Cluely co-founder and CEO Roy Lee has admitted that the $7 million in annual recurring revenue (ARR) figure he previously shared publicly wasn’t true. In a post on X on Thursday, Lee called it “the only blatantly dishonest thing” he’s said online and issued what he described as a formal retraction.
But while Lee owned up to the inflated ARR claim, his explanation of how it happened leaves out important context. In the same post, he suggested the number came out during a “random cold call” from a woman asking about company metrics, implying he tossed out “some bs” and didn’t expect it to turn into a published story.
The reality is that the call wasn’t random. The conversation took place after Cluely’s public relations representative reached out to a reporter to offer Lee up for an interview. The reporter agreed to speak with him, Lee’s contact information was provided, and the PR representative confirmed he was expecting the call. After a few attempts, Lee answered and participated in the interview as planned.
At the time, Cluely was one of the most talked-about viral startups in tech. In the summer of 2025, it gained notoriety as a “cheat-on-everything” style tool that let users discreetly look up answers during video calls without being detected. The company’s origin story only fueled the attention: Lee had gone viral after posting that he’d been suspended by Columbia University after he and a co-founder built a tool designed to help people cheat on software engineering job interviews. Instead of letting that moment end as internet drama, the founders turned it into a business.
Cluely soon raised $5.3 million in seed funding from Abstract Ventures and Susa Ventures, aiming to commercialize the same concept that got them suspended. The pitch was straightforward and provocative: help interviewees (and others) pull answers on demand during an online conversation—quietly, and without getting caught. For a while, industry chatter even suggested Cluely’s success could spark a wave of opposing “detection” products built to spot users relying on it.
Momentum continued. In June 2025, Cluely raised a $15 million Series A led by Andreessen Horowitz. By then, the company had become known not just for the product, but for its marketing playbook—provocative stunts and viral content engineered to keep Cluely in the spotlight and pull in new users. That strategy became a frequent talking point across the startup world.
Later that year, Lee spoke publicly about how effective rage-bait marketing can be for landing early customers. But he declined to share updated revenue at the time, and he also offered a warning that feels especially relevant now: marketing alone can’t create a durable company if the product itself is still evolving. He also shared a blunt takeaway: “What I’ve learned is you should never share revenue numbers.”

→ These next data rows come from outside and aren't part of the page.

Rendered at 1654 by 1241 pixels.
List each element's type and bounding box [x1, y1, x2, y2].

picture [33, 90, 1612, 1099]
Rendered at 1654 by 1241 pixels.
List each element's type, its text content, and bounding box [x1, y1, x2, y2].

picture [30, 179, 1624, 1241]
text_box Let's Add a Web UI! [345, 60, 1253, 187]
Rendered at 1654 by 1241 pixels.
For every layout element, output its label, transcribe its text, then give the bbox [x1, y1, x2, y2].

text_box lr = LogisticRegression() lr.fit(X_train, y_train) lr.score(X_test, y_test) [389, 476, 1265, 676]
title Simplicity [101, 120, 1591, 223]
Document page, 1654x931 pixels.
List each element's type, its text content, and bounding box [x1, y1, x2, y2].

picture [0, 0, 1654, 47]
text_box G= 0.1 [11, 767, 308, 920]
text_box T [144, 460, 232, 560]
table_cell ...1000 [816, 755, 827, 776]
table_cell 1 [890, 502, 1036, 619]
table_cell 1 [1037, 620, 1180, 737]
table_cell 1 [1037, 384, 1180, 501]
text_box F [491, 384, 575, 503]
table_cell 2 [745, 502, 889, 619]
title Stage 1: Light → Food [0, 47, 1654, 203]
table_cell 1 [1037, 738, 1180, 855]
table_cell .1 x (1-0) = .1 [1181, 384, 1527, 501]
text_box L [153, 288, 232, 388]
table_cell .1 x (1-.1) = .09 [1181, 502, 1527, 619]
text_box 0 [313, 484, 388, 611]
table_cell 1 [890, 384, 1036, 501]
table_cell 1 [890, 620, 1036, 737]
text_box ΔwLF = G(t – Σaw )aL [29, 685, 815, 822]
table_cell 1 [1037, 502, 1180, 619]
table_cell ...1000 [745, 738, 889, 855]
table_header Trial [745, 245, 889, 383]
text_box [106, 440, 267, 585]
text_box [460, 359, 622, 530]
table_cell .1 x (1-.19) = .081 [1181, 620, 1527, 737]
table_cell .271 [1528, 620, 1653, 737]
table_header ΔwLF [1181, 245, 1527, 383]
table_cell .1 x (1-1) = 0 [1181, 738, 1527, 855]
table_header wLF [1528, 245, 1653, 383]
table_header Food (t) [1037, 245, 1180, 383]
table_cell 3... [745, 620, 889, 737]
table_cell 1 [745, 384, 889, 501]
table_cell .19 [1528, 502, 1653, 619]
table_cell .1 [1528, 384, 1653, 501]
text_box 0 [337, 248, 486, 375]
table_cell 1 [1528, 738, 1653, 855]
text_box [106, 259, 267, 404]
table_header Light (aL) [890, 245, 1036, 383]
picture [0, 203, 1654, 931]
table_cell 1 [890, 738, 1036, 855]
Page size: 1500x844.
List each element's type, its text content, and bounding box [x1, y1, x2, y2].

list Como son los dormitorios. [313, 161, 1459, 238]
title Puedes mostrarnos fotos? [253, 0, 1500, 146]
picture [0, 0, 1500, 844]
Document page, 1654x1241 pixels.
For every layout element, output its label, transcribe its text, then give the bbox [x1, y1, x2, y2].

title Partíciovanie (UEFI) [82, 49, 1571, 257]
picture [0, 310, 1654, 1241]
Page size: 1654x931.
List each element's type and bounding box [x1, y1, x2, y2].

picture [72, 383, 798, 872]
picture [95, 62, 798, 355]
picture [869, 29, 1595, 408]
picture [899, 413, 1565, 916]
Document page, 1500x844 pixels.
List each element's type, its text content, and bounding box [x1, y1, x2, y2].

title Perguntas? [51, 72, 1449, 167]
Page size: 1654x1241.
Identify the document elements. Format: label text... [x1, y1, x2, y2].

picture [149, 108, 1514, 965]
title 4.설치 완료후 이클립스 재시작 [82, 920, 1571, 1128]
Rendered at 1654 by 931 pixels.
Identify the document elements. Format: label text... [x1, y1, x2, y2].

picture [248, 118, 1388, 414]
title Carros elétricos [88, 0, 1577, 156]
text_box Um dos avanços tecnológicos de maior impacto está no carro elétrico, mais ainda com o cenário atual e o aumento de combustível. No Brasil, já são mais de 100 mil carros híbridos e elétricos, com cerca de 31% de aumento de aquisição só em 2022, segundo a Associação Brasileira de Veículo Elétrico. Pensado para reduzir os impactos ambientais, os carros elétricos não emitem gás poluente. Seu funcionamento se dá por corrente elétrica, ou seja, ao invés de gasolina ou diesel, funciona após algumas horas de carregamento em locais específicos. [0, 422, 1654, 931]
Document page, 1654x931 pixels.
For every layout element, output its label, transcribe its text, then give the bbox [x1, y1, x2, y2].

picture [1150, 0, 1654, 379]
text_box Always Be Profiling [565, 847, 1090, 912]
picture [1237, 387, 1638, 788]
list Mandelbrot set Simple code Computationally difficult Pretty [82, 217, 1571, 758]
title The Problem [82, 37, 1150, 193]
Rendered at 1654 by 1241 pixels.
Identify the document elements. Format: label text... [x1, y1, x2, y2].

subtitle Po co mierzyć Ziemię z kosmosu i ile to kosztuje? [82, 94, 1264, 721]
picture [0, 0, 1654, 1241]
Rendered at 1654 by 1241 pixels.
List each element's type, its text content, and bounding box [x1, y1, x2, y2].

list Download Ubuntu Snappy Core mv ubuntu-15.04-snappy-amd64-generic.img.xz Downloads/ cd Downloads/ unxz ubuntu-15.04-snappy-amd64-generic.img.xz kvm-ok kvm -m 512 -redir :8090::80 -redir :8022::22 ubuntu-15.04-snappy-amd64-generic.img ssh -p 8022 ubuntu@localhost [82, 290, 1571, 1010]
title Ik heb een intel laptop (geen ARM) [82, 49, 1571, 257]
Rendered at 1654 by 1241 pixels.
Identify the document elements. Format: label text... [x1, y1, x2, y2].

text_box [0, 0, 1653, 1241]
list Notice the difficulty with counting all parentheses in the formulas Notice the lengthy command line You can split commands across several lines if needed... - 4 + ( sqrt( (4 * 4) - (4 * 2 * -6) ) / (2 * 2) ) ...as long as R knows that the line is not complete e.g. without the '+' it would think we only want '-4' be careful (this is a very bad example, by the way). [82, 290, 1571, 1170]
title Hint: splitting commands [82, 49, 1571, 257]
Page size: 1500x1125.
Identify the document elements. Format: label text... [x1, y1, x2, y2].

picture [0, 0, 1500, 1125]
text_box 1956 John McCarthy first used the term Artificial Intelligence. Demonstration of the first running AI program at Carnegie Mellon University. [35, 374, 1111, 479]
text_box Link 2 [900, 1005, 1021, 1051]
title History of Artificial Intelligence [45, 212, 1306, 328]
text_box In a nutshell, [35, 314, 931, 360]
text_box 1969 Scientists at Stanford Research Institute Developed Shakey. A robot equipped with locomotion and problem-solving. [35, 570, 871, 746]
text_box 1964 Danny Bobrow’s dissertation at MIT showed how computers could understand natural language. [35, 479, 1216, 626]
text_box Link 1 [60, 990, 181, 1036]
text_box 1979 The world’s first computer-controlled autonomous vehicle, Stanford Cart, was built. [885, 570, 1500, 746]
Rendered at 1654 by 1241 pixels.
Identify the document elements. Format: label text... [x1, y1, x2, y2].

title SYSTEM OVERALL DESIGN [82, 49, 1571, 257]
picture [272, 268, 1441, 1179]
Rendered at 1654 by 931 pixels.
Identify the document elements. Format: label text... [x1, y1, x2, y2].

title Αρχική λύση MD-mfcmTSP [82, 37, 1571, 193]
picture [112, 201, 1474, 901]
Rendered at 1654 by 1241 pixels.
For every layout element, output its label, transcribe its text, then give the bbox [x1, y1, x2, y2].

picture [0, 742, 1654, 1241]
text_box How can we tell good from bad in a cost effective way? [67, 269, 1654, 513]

Since then, Cluely has shifted its public identity, rebranding as an AI-powered meeting note-taker rather than a tool associated with cheating during calls. Yet in his recent retraction, Lee posted figures he said reflected what Cluely was actually doing around June 2025, including a breakdown of consumer and enterprise revenue trends—effectively reopening the revenue conversation he once suggested founders should avoid.
The episode is a reminder of how fast hype can travel in the startup world—and how hard it can be to correct the record once a bold metric becomes part of a company’s story. For Cluely, it’s also another twist in a journey defined by viral attention, controversial positioning, and now, a public walk-back of one of its most cited numbers.